Please reproduce every line of the material below without changing anything.

** BEGIN EXTRACTED INFORMATION **

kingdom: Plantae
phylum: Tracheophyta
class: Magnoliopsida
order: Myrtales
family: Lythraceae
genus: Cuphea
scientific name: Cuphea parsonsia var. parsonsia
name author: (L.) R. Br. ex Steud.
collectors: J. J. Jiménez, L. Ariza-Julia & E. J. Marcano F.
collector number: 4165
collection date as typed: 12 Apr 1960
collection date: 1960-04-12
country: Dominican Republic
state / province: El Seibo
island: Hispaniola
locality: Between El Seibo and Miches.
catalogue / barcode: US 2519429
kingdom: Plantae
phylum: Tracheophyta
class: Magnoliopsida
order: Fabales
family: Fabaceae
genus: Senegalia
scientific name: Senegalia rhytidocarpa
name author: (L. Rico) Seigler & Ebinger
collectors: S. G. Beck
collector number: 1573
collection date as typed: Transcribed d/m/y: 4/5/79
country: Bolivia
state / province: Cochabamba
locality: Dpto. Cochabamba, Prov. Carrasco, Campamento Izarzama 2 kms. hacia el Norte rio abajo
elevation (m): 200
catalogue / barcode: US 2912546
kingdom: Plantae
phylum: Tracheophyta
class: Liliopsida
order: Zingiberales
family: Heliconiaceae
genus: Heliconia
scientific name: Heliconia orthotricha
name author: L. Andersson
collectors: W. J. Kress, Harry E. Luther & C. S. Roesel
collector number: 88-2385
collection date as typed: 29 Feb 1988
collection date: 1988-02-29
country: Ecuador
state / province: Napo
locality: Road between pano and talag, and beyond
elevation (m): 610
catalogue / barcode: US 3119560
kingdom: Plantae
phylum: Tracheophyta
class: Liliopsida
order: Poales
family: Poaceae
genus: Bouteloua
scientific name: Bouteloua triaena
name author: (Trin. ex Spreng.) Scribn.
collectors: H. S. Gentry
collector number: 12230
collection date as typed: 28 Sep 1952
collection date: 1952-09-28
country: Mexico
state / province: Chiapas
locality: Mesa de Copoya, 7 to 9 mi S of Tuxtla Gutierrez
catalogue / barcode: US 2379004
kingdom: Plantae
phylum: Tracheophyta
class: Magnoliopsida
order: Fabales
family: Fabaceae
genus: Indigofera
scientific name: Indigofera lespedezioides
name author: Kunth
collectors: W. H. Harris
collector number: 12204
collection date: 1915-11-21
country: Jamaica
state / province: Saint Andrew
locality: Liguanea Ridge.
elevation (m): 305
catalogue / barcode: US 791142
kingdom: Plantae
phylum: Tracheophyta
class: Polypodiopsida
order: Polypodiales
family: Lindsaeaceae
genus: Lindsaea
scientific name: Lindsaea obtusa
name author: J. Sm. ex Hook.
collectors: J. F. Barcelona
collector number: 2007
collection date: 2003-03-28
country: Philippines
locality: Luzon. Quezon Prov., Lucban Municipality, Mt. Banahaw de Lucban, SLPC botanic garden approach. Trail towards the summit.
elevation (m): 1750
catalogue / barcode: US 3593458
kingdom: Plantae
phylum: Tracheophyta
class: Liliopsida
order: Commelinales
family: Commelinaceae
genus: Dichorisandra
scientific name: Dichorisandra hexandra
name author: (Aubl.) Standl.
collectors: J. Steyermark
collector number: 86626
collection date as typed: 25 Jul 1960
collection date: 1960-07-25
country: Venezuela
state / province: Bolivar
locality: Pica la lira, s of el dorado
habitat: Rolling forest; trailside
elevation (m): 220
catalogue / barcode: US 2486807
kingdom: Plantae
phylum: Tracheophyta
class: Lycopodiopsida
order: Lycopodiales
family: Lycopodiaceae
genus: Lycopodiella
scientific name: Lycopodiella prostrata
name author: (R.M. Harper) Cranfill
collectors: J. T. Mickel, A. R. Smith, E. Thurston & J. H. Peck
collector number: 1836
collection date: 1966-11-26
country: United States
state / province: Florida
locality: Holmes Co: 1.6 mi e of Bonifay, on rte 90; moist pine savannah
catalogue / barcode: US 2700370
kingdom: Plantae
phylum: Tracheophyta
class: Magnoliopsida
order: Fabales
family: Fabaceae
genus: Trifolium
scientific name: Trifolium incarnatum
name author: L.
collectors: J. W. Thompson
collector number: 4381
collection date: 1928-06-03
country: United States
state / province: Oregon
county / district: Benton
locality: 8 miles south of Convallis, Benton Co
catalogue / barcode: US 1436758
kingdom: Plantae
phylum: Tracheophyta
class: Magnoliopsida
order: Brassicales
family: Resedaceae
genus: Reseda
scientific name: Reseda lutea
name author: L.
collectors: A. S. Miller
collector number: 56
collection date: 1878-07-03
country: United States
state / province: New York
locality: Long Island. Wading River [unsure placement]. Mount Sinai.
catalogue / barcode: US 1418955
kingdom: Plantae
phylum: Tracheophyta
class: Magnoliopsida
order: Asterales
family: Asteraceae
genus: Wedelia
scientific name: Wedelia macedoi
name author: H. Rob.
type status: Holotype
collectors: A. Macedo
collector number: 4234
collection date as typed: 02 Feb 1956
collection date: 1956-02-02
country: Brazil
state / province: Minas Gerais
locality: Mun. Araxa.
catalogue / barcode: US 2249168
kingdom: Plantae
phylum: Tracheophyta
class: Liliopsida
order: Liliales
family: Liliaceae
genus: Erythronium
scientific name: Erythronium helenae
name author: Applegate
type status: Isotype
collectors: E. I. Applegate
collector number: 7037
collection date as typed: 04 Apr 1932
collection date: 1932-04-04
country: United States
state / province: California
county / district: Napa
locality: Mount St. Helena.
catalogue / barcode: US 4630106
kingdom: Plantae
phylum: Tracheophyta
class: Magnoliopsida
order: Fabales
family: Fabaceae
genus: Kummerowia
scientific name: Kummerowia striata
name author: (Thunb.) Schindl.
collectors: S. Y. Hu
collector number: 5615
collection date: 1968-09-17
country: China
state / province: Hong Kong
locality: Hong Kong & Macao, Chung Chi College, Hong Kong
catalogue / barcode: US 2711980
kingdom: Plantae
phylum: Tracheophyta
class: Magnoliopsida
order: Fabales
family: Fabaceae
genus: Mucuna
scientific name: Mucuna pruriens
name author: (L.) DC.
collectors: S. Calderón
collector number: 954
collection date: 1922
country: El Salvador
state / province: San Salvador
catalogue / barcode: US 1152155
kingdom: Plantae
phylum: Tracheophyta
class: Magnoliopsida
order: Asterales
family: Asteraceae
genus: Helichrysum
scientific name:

** END EXTRACTED INFORMATION **

- _FULL SOLUTION_:
kingdom: Plantae
phylum: Tracheophyta
class: Magnoliopsida
order: Myrtales
family: Lythraceae
genus: Cuphea
scientific name: Cuphea parsonsia var. parsonsia
name author: (L.) R. Br. ex Steud.
collectors: J. J. Jiménez, L. Ariza-Julia & E. J. Marcano F.
collector number: 4165
collection date as typed: 12 Apr 1960
collection date: 1960-04-12
country: Dominican Republic
state / province: El Seibo
island: Hispaniola
locality: Between El Seibo and Miches.
catalogue / barcode: US 2519429
kingdom: Plantae
phylum: Tracheophyta
class: Magnoliopsida
order: Fabales
family: Fabaceae
genus: Senegalia
scientific name: Senegalia rhytidocarpa
name author: (L. Rico) Seigler & Ebinger
collectors: S. G. Beck
collector number: 1573
collection date as typed: Transcribed d/m/y: 4/5/79
country: Bolivia
state / province: Cochabamba
locality: Dpto. Cochabamba, Prov. Carrasco, Campamento Izarzama 2 kms. hacia el Norte rio abajo
elevation (m): 200
catalogue / barcode: US 2912546
kingdom: Plantae
phylum: Tracheophyta
class: Liliopsida
order: Zingiberales
family: Heliconiaceae
genus: Heliconia
scientific name: Heliconia orthotricha
name author: L. Andersson
collectors: W. J. Kress, Harry E. Luther & C. S. Roesel
collector number: 88-2385
collection date as typed: 29 Feb 1988
collection date: 1988-02-29
country: Ecuador
state / province: Napo
locality: Road between pano and talag, and beyond
elevation (m): 610
catalogue / barcode: US 3119560
kingdom: Plantae
phylum: Tracheophyta
class: Liliopsida
order: Poales
family: Poaceae
genus: Bouteloua
scientific name: Bouteloua triaena
name author: (Trin. ex Spreng.) Scribn.
collectors: H. S. Gentry
collector number: 12230
collection date as typed: 28 Sep 1952
collection date: 1952-09-28
country: Mexico
state / province: Chiapas
locality: Mesa de Copoya, 7 to 9 mi S of Tuxtla Gutierrez
catalogue / barcode: US 2379004
kingdom: Plantae
phylum: Tracheophyta
class: Magnoliopsida
order: Fabales
family: Fabaceae
genus: Indigofera
scientific name: Indigofera lespedezioides
name author: Kunth
collectors: W. H. Harris
collector number: 12204
collection date: 1915-11-21
country: Jamaica
state / province: Saint Andrew
locality: Liguanea Ridge.
elevation (m): 305
catalogue / barcode: US 791142
kingdom: Plantae
phylum: Tracheophyta
class: Polypodiopsida
order: Polypodiales
family: Lindsaeaceae
genus: Lindsaea
scientific name: Lindsaea obtusa
name author: J. Sm. ex Hook.
collectors: J. F. Barcelona
collector number: 2007
collection date: 2003-03-28
country: Philippines
locality: Luzon. Quezon Prov., Lucban Municipality, Mt. Banahaw de Lucban, SLPC botanic garden approach. Trail towards the summit.
elevation (m): 1750
catalogue / barcode: US 3593458
kingdom: Plantae
phylum: Tracheophyta
class: Liliopsida
order: Commelinales
family: Commelinaceae
genus: Dichorisandra
scientific name: Dichorisandra hexandra
name author: (Aubl.) Standl.
collectors: J. Steyermark
collector number: 86626
collection date as typed: 25 Jul 1960
collection date: 1960-07-25
country: Venezuela
state / province: Bolivar
locality: Pica la lira, s of el dorado
habitat: Rolling forest; trailside
elevation (m): 220
catalogue / barcode: US 2486807
kingdom: Plantae
phylum: Tracheophyta
class: Lycopodiopsida
order: Lycopodiales
family: Lycopodiaceae
genus: Lycopodiella
scientific name: Lycopodiella prostrata
name author: (R.M. Harper) Cranfill
collectors: J. T. Mickel, A. R. Smith, E. Thurston & J. H. Peck
collector number: 1836
collection date: 1966-11-26
country: United States
state / province: Florida
locality: Holmes Co: 1.6 mi e of Bonifay, on rte 90; moist pine savannah
catalogue / barcode: US 2700370
kingdom: Plantae
phylum: Tracheophyta
class: Magnoliopsida
order: Fabales
family: Fabaceae
genus: Trifolium
scientific name: Trifolium incarnatum
name author: L.
collectors: J. W. Thompson
collector number: 4381
collection date: 1928-06-03
country: United States
state / province: Oregon
county / district: Benton
locality: 8 miles south of Convallis, Benton Co
catalogue / barcode: US 1436758
kingdom: Plantae
phylum: Tracheophyta
class: Magnoliopsida
order: Brassicales
family: Resedaceae
genus: Reseda
scientific name: Reseda lutea
name author: L.
collectors: A. S. Miller
collector number: 56
collection date: 1878-07-03
country: United States
state / province: New York
locality: Long Island. Wading River [unsure placement]. Mount Sinai.
catalogue / barcode: US 1418955
kingdom: Plantae
phylum: Tracheophyta
class: Magnoliopsida
order: Asterales
family: Asteraceae
genus: Wedelia
scientific name: Wedelia macedoi
name author: H. Rob.
type status: Holotype
collectors: A. Macedo
collector number: 4234
collection date as typed: 02 Feb 1956
collection date: 1956-02-02
country: Brazil
state / province: Minas Gerais
locality: Mun. Araxa.
catalogue / barcode: US 2249168
kingdom: Plantae
phylum: Tracheophyta
class: Liliopsida
order: Liliales
family: Liliaceae
genus: Erythronium
scientific name: Erythronium helenae
name author: Applegate
type status: Isotype
collectors: E. I. Applegate
collector number: 7037
collection date as typed: 04 Apr 1932
collection date: 1932-04-04
country: United States
state / province: California
county / district: Napa
locality: Mount St. Helena.
catalogue / barcode: US 4630106
kingdom: Plantae
phylum: Tracheophyta
class: Magnoliopsida
order: Fabales
family: Fabaceae
genus: Kummerowia
scientific name: Kummerowia striata
name author: (Thunb.) Schindl.
collectors: S. Y. Hu
collector number: 5615
collection date: 1968-09-17
country: China
state / province: Hong Kong
locality: Hong Kong & Macao, Chung Chi College, Hong Kong
catalogue / barcode: US 2711980
kingdom: Plantae
phylum: Tracheophyta
class: Magnoliopsida
order: Fabales
family: Fabaceae
genus: Mucuna
scientific name: Mucuna pruriens
name author: (L.) DC.
collectors: S. Calderón
collector number: 954
collection date: 1922
country: El Salvador
state / province: San Salvador
catalogue / barcode: US 1152155
kingdom: Plantae
phylum: Tracheophyta
class: Magnoliopsida
order: Asterales
family: Asteraceae
genus: Helichrysum
scientific name:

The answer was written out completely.